A middle signal selection inherently ignores a single failure of any type and avoids the slowest electrode (e.g. coated electrode). This selection reduces noise and eliminates spikes without any addition of a signal lag like what you get from signal filtering. Middle signal selection also ignores an electrode with lower efficiency (shorter span) or that is drifting. Theoretically, electrodes of different “in service” time should be used to reduce the occurrence of concurrent failures. The middle electrode is the best signal on the average, but please don’t use the average. I have seen some very smart attempts of computing average signals with built in intelligence on signal rejection that were out foxed by a single electrode failure scenario. You would think you could devise something smarter than the simple middle signal selection when in fact inherently it is impossible for a single failure. There can be additional intelligence for more than three electrodes or for protection against multiple concurrent failures.

To summarize, middle signal selection can improve process quality and on-stream time, reduce maintenance, and prevent environment violations by adding understanding and ignoring spurious signals, inaccurate measurements, and failures.

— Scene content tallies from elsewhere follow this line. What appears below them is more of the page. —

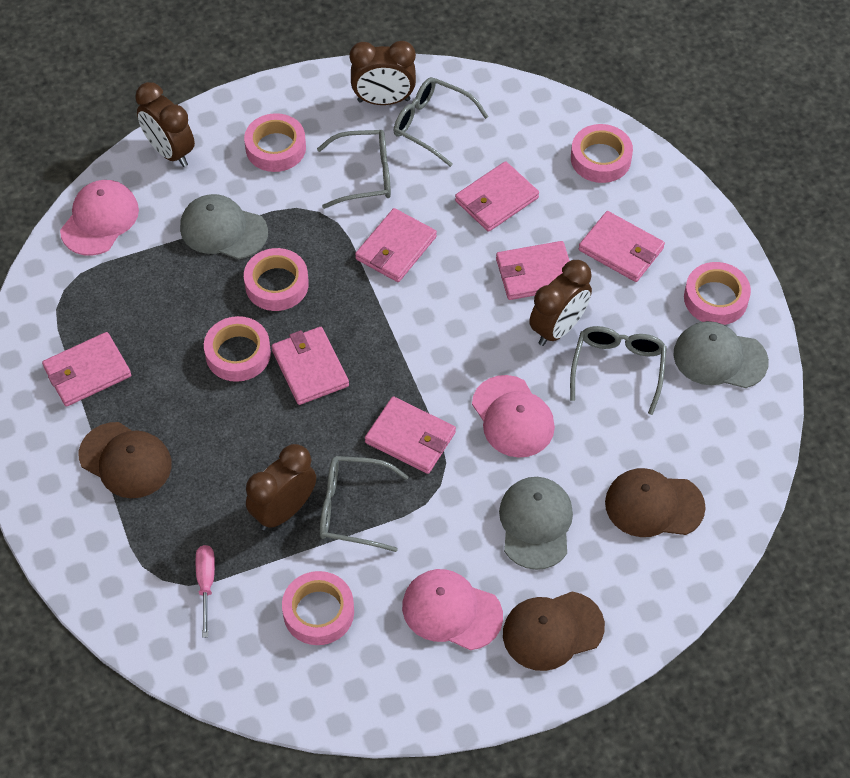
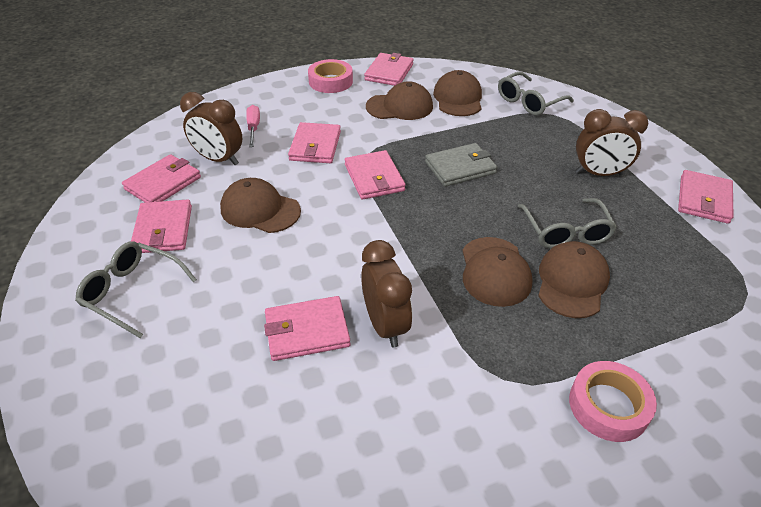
brown cap: [79,422,172,498] [503,591,605,671] [605,468,706,537] = 3 -> [220,178,301,233] [366,81,433,120] [433,70,482,116] [462,237,533,307] [538,241,610,318] = 5
brown clock: [135,82,195,167] [246,444,316,530] [350,41,416,105] [529,260,592,346] = 4 -> [180,92,242,165] [361,240,412,348] [576,109,648,176] = 3
grey cap: [180,194,268,259] [499,477,573,570] [673,321,769,388] = 3 -> none = 0
grey glasses: [317,130,391,209] [320,456,409,552] [393,77,489,167] [570,326,667,415] = 4 -> [75,241,197,338] [498,72,574,115] [518,198,617,248] = 3
grey wallet: none = 0 -> [425,143,497,187] = 1
pink cap: [60,180,139,256] [402,569,503,650] [472,375,555,458] = 3 -> none = 0
pink tape: [204,316,271,382] [244,113,306,172] [244,248,309,311] [282,571,354,645] [571,124,633,183] [684,262,751,325] = 6 -> [308,59,353,93] [569,361,657,442] = 2

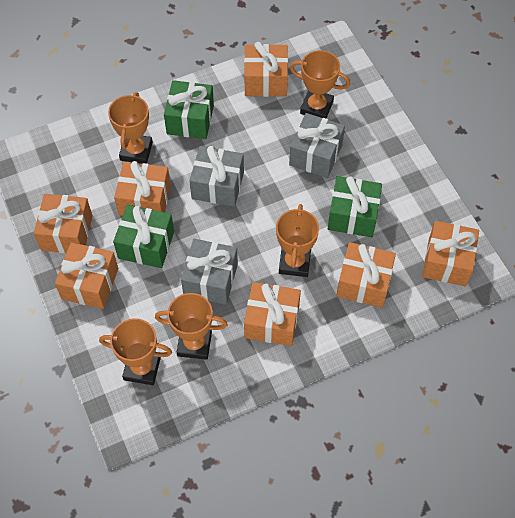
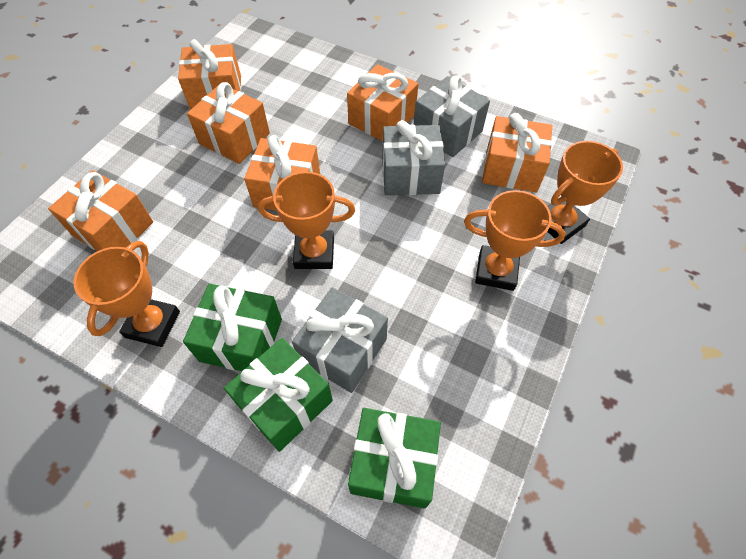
orange gift: [34,194,92,253] [55,242,118,309] [114,161,171,216] [244,42,288,97] [244,282,301,346] [336,242,396,308] [422,221,479,286] = 7 -> [48,170,153,251] [178,39,241,110] [187,82,270,164] [244,135,320,211] [347,64,418,141] [482,113,552,192] = 6
orange trophy: [99,318,172,385] [108,92,153,164] [155,293,228,360] [276,204,319,277] [290,50,350,118] = 5 -> [74,241,180,347] [258,171,355,269] [464,190,566,291] [547,141,623,244] = 4

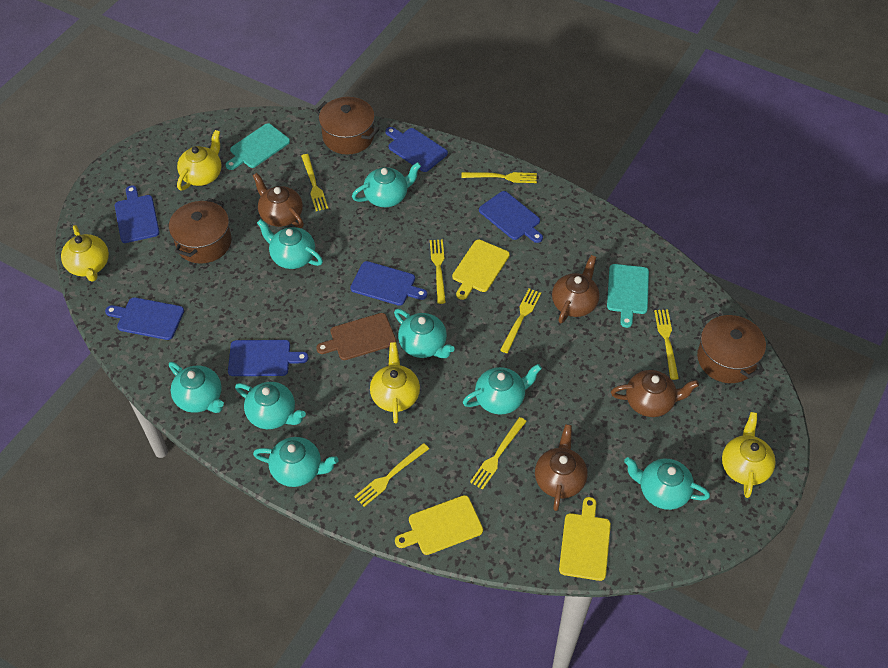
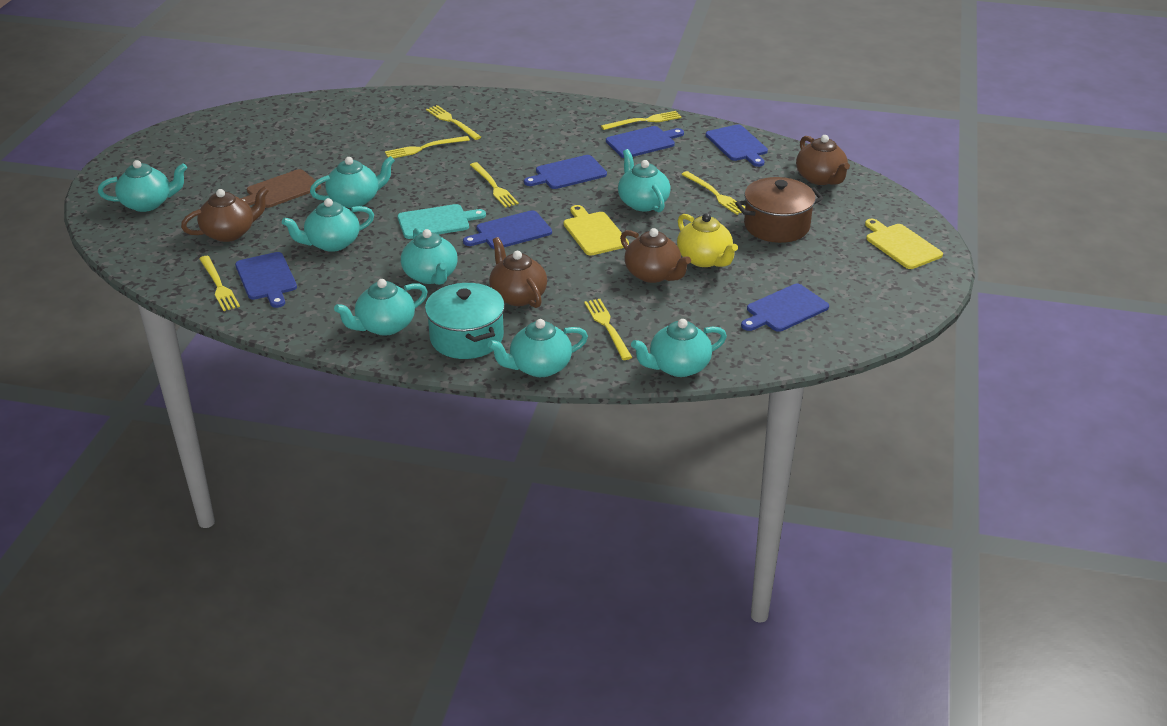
brown pot: [169,198,232,264] [315,97,380,154] [697,312,766,383] = 3 -> [735,177,824,243] = 1
turquoise cutting board: [225,123,290,170] [607,264,649,328] = 2 -> [397,204,486,239] = 1
turquoise pot: none = 0 -> [425,282,505,359] = 1
yellow cutting board: [395,495,483,555] [452,240,510,300] [559,497,611,581] = 3 -> [564,205,629,256] [865,219,943,269] = 2
yellow teapot: [61,225,109,282] [177,130,221,191] [370,342,420,424] [722,412,776,498] = 4 -> [677,213,738,267] = 1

A prolonged deviation from the middle should be alarmed because if you don’t fix the first failure or sustained error, middle signal section has a fifty-fifty chance of preventing the next failure or electrode inaccuracy. I could go on and on but I suspect you are pressed to move on. Before I go let’s be frank with closing remarks in recognition of an engineer named Frank who was particularly astute at telling it the way it is.

There is an opportunity to use a statistical or first principle model based on titration curves to generate a third signal. Even if the model is wrong, it will be ignored by middle signal selection. There appears to be here mostly an upside where you will at least learn more about your process by developing a model.

I have no illusions as to whether this blog will change one person’s mind enough to install middle signal selection even though it is a feature of a standard function block. I also have no expectations that enough users will see the need to take advantage of wireless measurements to eliminate the wiring installation and maintenance costs of going to three measurements. Even more unlikely is that users will end up using middle signal selection enough that it will be offered in a smart transmitter that inputs three electrodes even though electrodes are the weak link in regards to accuracy and reliability.